South African 1941-2013
Minobiki Cockerel
2004

signed and dated 04; inscribed with the title on the reverse; inscribed with the artist's name, the title and medium on an Everard Read label adhered to the reverse

oil on canvas
89 by 99,5cm excluding frame; 105 by 116 by 6,5cm including frame

Provenance

Everard Read, Johannesburg.

Private Collection.

Notes

Neil Rodger was an artist who pursued timelessness over fashion. Through his work he sought to depict a universality and harmony that bridges the approaches of the great Dutch masters with the contemporary era, remaining unmoved by revolutions, fashions, or attitudes throughout his career.1

Among the artist’s most recognisable subjects are ornamental roosters, Hamburg, Yokohama, and Minohiki breeds chosen not for their barnyard familiarity, but for their poise and grandeur. These are not casual observations of farmyard life. Rodger’s roosters are frontal, composed, and monumental, treated with the same unflinching attention he brought to portraiture and the nude. Notable examples include Yokohama Rooster III (2010), with its similarly architectural plumage, and Young Woman with Yokohama Cockerel II (2013), which combines his masterful depiction of both figure and bird.

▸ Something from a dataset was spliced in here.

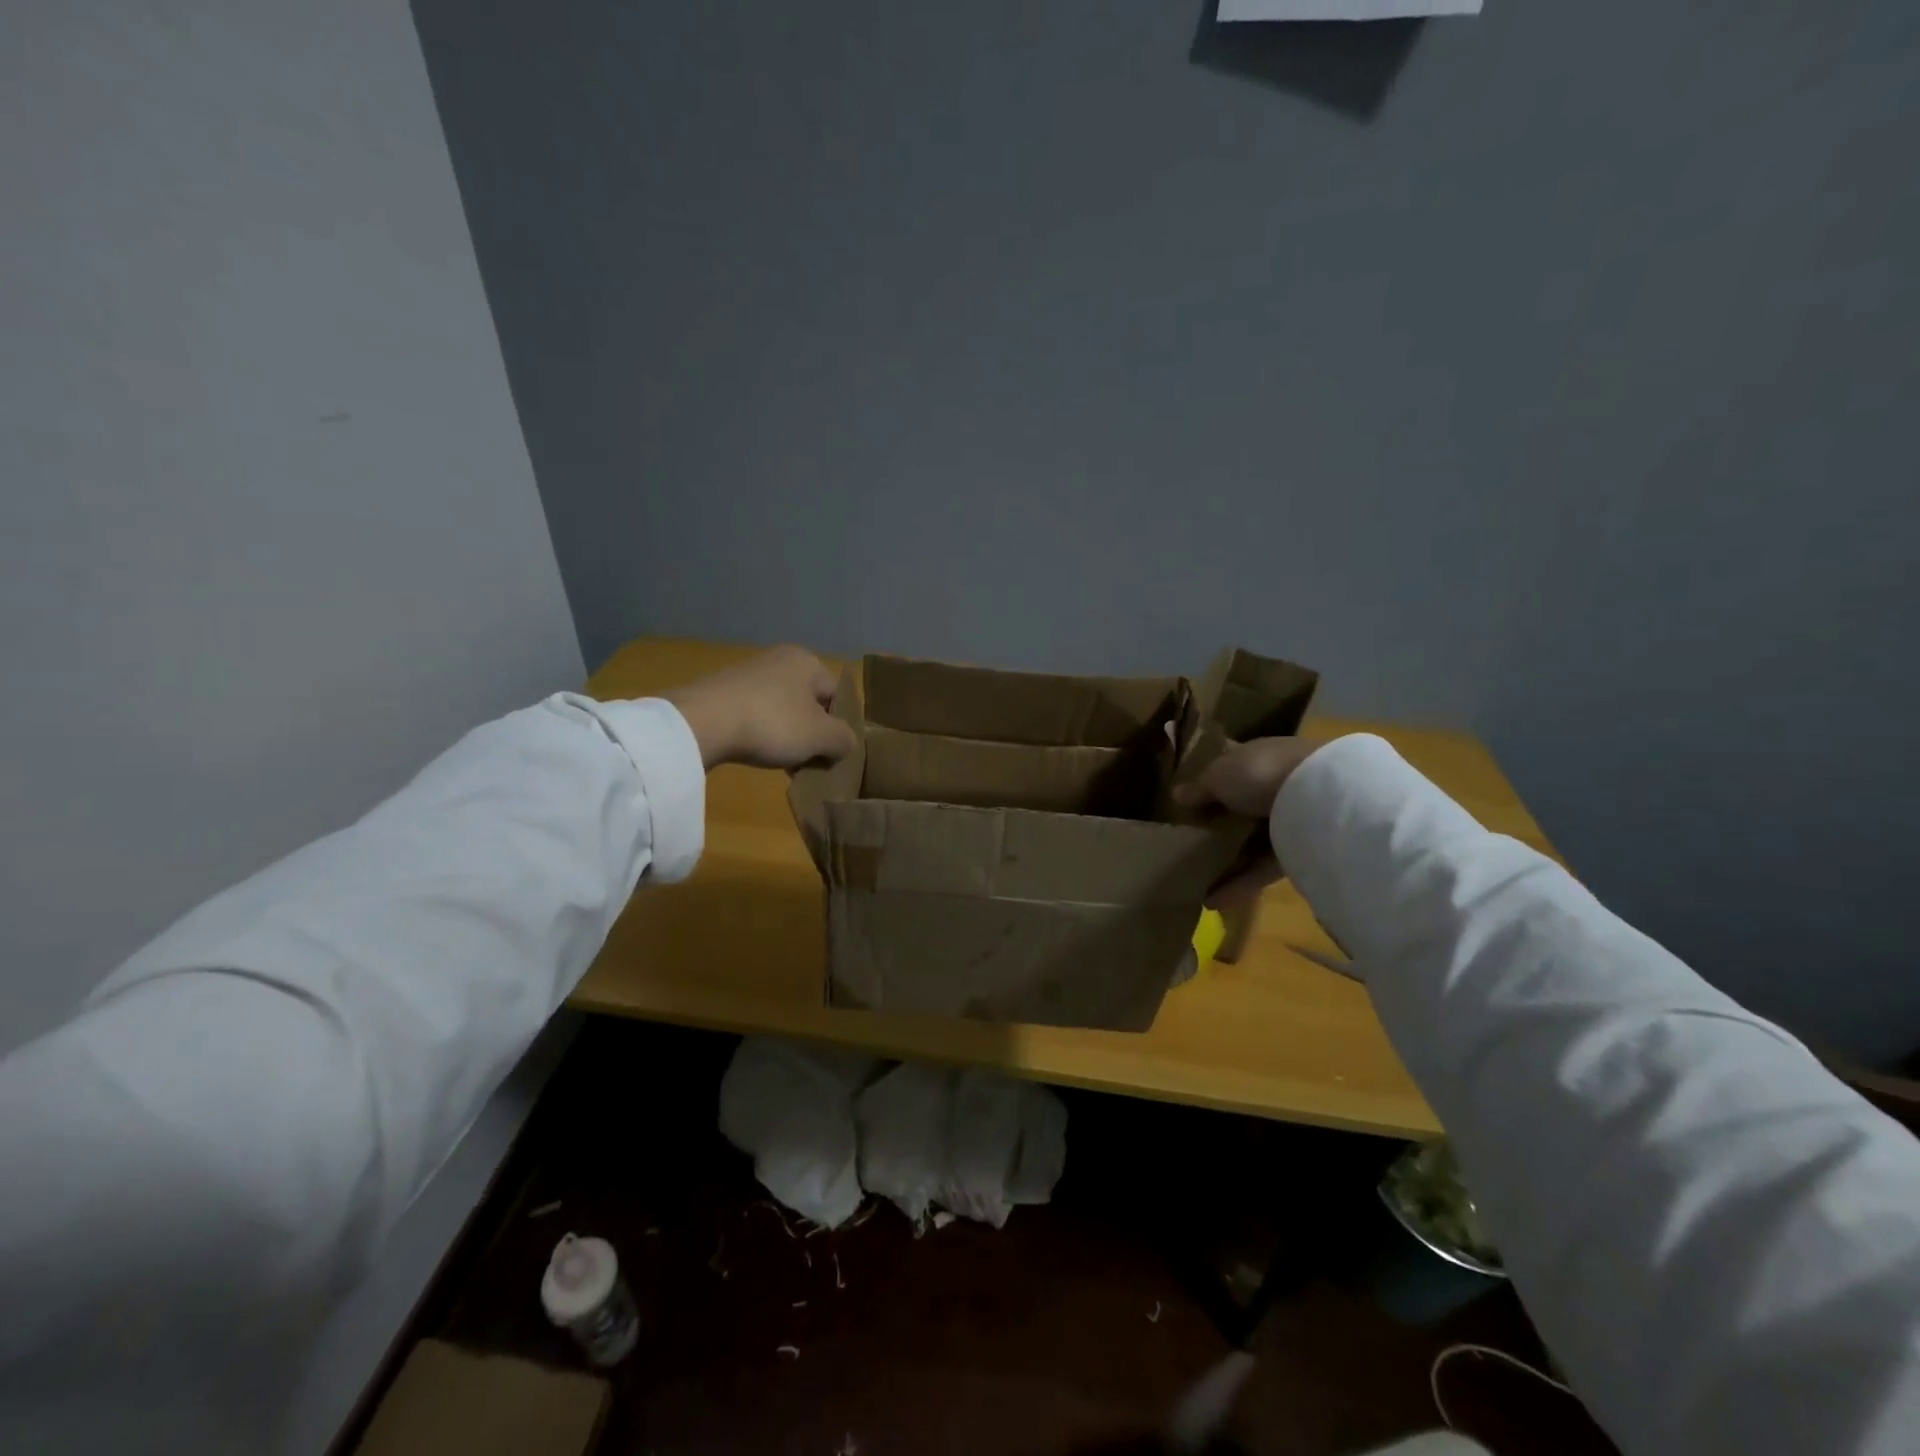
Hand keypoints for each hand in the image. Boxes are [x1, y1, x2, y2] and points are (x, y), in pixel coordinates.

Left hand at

The present lot features the Minobiki cockerel, also known as the Minohiki, a Japanese ornamental breed revered for its almost sculptural, architectural presence. The Minobiki is among the oldest of Japan's long-tailed breeds, believed to have been established during the late Edo period, and is the direct ancestor of the Yokohama, a breed Rodger also commonly painted.2 That he returned to both suggests not a casual interest but a sustained engagement with this Japanese ornamental lineage, birds bred over centuries for beauty alone.

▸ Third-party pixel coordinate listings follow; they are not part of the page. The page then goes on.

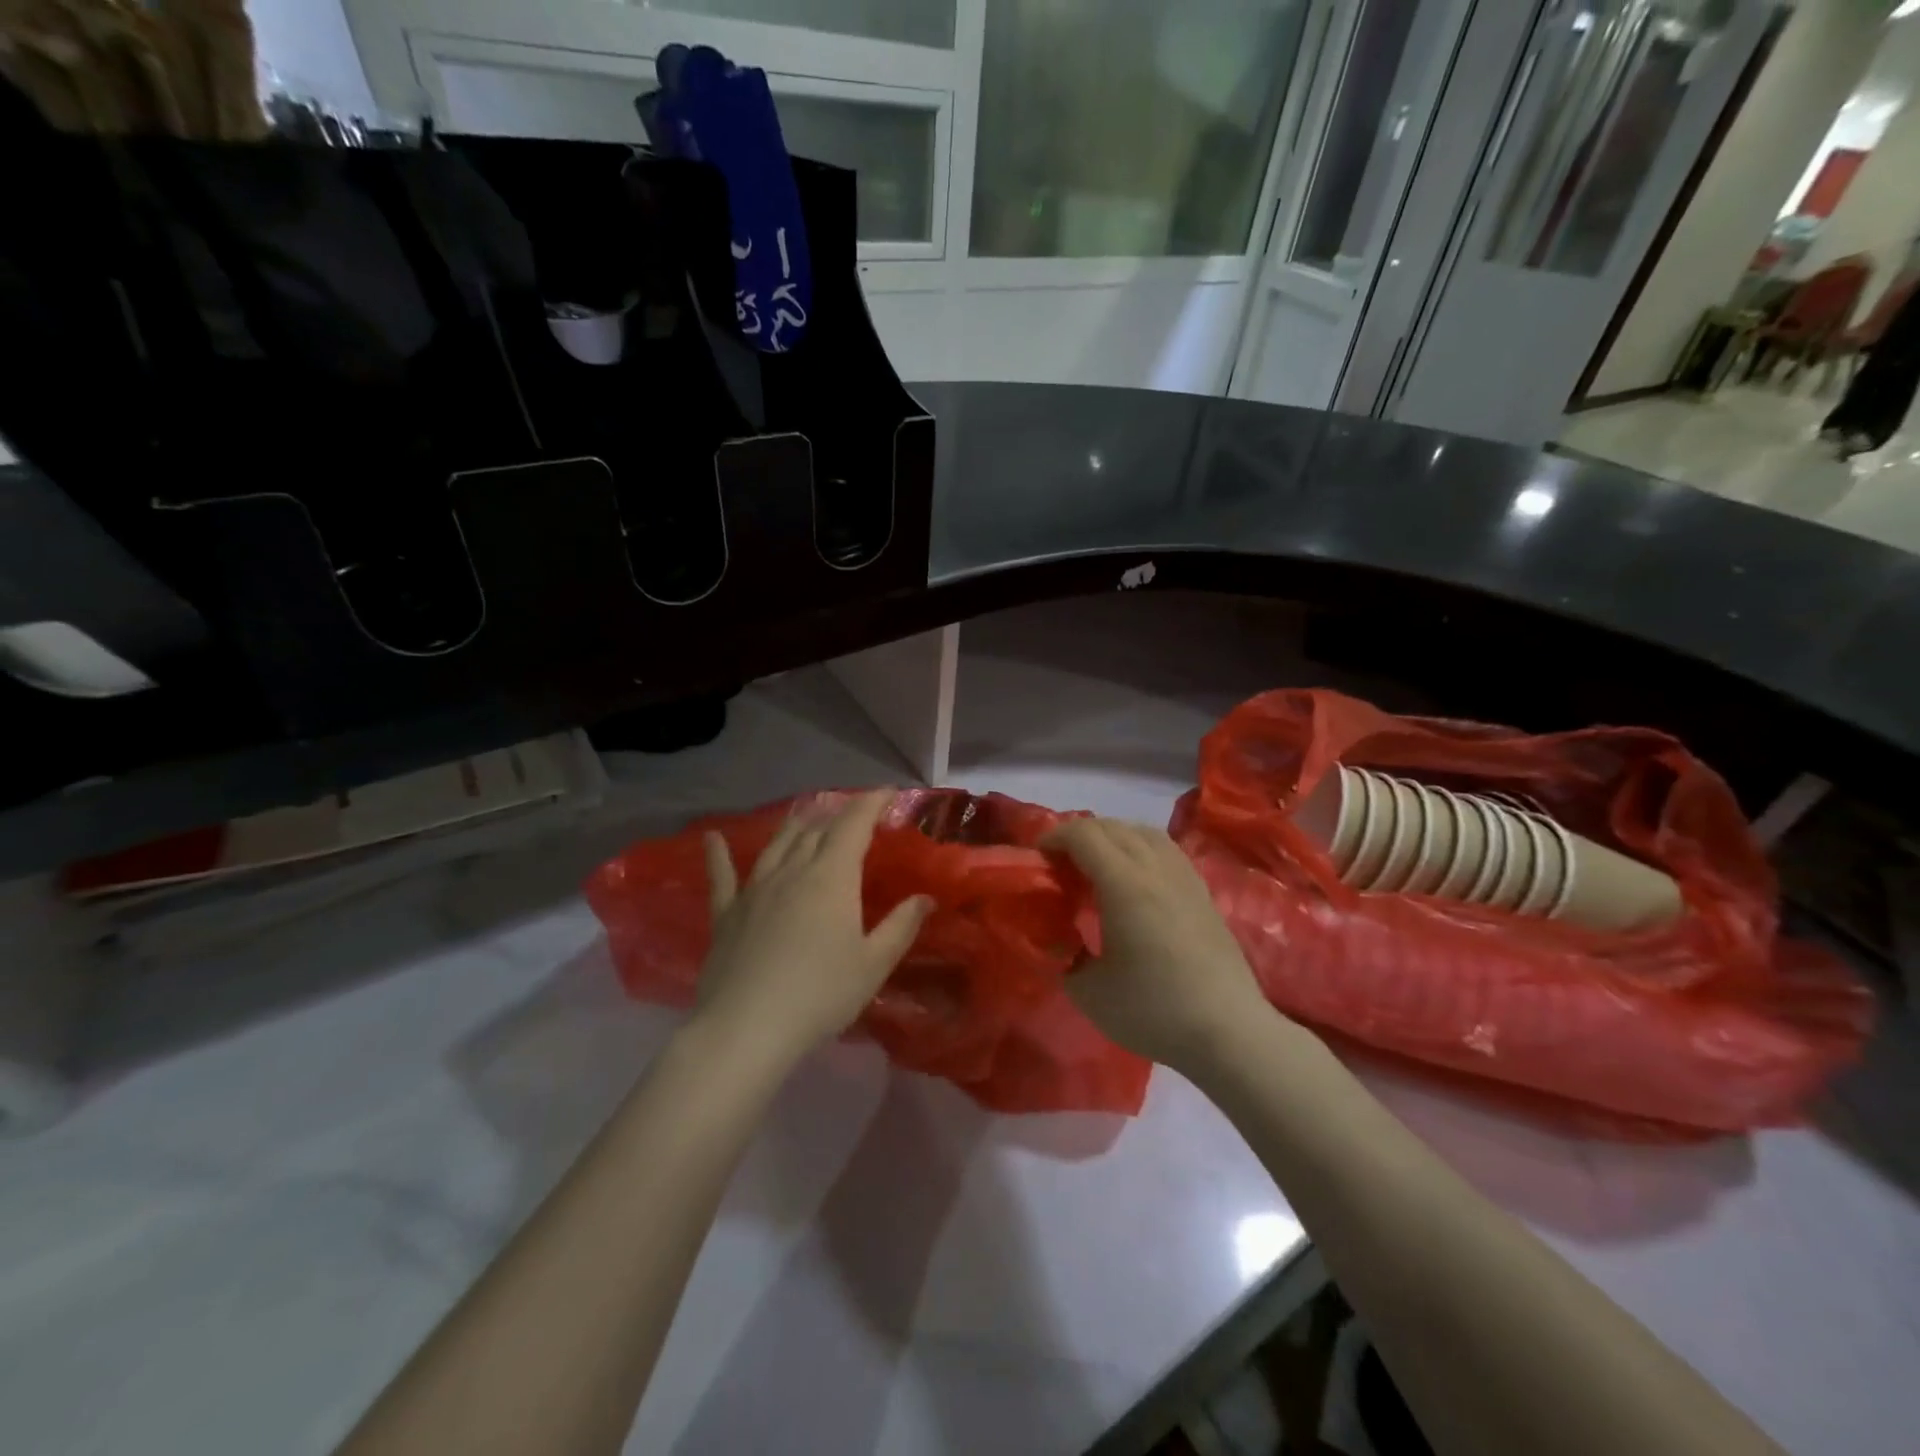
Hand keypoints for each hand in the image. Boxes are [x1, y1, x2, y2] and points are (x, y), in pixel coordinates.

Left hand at [695, 790, 932, 1068]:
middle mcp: (792, 870)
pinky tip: (712, 838)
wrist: (747, 1027)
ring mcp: (754, 889)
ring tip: (807, 815)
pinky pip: (722, 876)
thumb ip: (901, 926)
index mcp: (831, 877)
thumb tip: (925, 898)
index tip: (887, 792)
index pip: (853, 825)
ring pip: (777, 844)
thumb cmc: (821, 994)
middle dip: (838, 816)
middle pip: (816, 830)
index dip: (871, 803)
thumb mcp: (873, 964)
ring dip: (795, 826)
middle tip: (854, 814)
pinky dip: (717, 854)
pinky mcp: (726, 913)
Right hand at [1045, 818, 1278, 1073]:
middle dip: (1080, 835)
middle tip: (1061, 863)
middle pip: (1113, 827)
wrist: (1228, 1031)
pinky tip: (1136, 878)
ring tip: (1098, 863)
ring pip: (1144, 832)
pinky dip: (1141, 848)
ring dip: (1114, 836)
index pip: (1084, 835)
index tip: (1038, 857)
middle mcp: (1155, 869)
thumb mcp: (1089, 993)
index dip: (1055, 837)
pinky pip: (1166, 850)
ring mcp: (1184, 877)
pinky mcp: (1203, 892)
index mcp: (1124, 884)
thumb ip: (1064, 958)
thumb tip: (1057, 942)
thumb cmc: (1154, 1010)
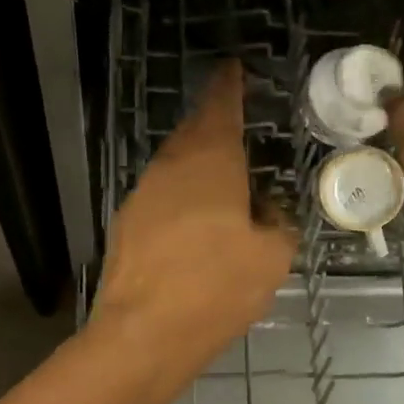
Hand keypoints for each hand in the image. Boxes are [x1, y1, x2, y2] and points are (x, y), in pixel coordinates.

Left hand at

This architectural quality would have appealed naturally to Rodger, whose training at the Rijksakademie van Beeldende Kunsten in Amsterdam immersed him in a tradition where birds were serious and legitimate subjects. The great Dutch masters understood that a subject need not be grand to be treated greatly, and so did Rodger.

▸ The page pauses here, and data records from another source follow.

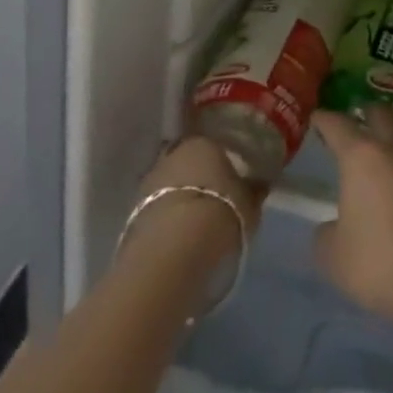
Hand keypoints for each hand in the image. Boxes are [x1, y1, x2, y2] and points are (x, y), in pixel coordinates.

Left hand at [123, 136, 263, 267]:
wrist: (173, 250)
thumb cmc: (220, 212)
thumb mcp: (250, 203)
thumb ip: (253, 190)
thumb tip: (259, 184)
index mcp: (203, 142)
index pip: (214, 144)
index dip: (223, 161)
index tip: (232, 176)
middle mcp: (173, 154)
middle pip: (188, 163)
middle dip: (198, 177)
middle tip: (214, 196)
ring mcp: (149, 181)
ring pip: (170, 185)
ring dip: (180, 197)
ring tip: (196, 220)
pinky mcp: (133, 212)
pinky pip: (158, 209)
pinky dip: (167, 217)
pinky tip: (179, 234)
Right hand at [310, 106, 392, 324]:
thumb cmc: (379, 260)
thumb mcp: (333, 256)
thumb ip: (326, 234)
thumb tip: (333, 227)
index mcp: (360, 156)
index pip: (338, 125)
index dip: (325, 120)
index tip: (318, 118)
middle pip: (381, 114)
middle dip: (367, 114)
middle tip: (358, 121)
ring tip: (391, 135)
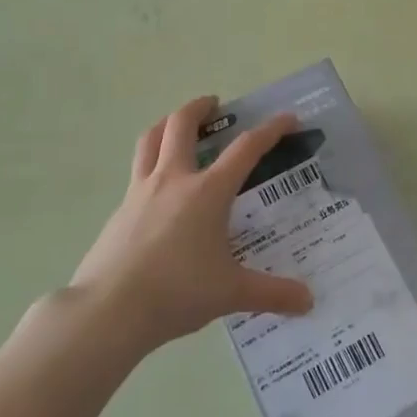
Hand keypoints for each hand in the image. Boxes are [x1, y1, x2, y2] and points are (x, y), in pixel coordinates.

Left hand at [70, 96, 314, 352]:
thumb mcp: (231, 293)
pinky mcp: (119, 211)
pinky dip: (150, 163)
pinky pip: (136, 172)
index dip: (270, 130)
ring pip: (149, 140)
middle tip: (215, 105)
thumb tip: (309, 302)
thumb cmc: (177, 292)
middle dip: (200, 107)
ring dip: (166, 124)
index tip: (288, 119)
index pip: (246, 148)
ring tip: (177, 126)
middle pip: (182, 125)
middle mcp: (173, 180)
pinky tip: (158, 187)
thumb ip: (272, 292)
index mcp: (207, 191)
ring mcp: (140, 192)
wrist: (108, 311)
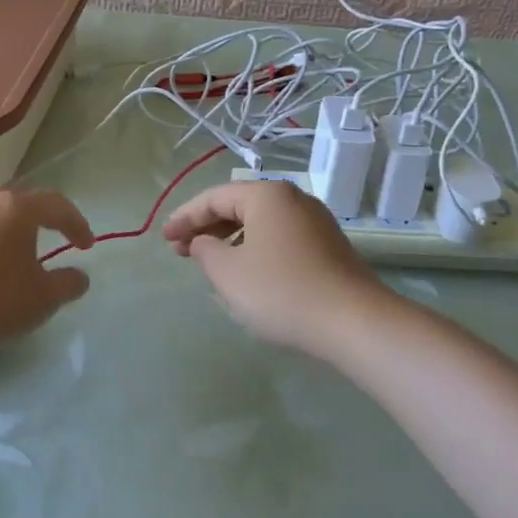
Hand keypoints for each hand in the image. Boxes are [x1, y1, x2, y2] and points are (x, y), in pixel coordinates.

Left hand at [0, 188, 94, 340]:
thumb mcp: (43, 297)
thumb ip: (67, 283)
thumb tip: (80, 276)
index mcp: (17, 207)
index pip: (57, 205)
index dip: (76, 223)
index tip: (86, 246)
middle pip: (19, 200)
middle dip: (38, 217)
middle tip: (49, 237)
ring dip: (2, 222)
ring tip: (7, 243)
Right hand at [162, 180, 390, 356]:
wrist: (354, 322)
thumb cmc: (281, 291)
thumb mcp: (228, 273)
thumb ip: (205, 251)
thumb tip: (203, 242)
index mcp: (266, 195)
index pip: (214, 197)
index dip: (185, 217)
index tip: (164, 238)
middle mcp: (293, 199)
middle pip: (239, 206)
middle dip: (206, 227)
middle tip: (181, 249)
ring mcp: (315, 222)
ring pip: (260, 223)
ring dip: (230, 239)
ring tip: (209, 262)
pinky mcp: (328, 247)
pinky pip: (279, 238)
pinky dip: (254, 248)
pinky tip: (246, 271)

1. Everard Read (no date) Everard Read, Neil Rodger: Biography, online, accessed 26 May 2026.

2. No author (no date) Feather Site, Monohiki, online, accessed 26 May 2026.

Yokohama Rooster III (2010) Strauss & Co, Johannesburg, 12 November 2024, lot 346, Sold R 257 950.00 (USD 15,891.78)

Young Woman with Yokohama Cockerel II (2013) Strauss & Co, 17 September 2013, lot 17, Sold R220 000 (USD 1,355.38).